Saved data entries
####

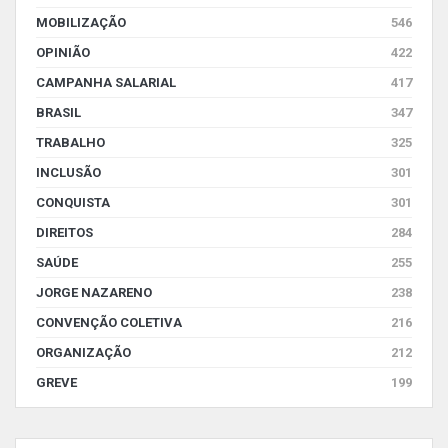
MOBILIZAÇÃO
546
OPINIÃO
422
CAMPANHA SALARIAL
417
BRASIL
347
TRABALHO
325
INCLUSÃO
301
CONQUISTA
301
DIREITOS
284
SAÚDE
255
JORGE NAZARENO
238
CONVENÇÃO COLETIVA
216
ORGANIZAÇÃO
212
GREVE
199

####

Exercise prompt
Send back every record exactly as it stands, except the pictures.

Response to this exercise
MOBILIZAÇÃO
546
OPINIÃO
422
CAMPANHA SALARIAL
417
BRASIL
347
TRABALHO
325
INCLUSÃO
301
CONQUISTA
301
DIREITOS
284
SAÚDE
255
JORGE NAZARENO
238
CONVENÇÃO COLETIVA
216
ORGANIZAÇÃO
212
GREVE
199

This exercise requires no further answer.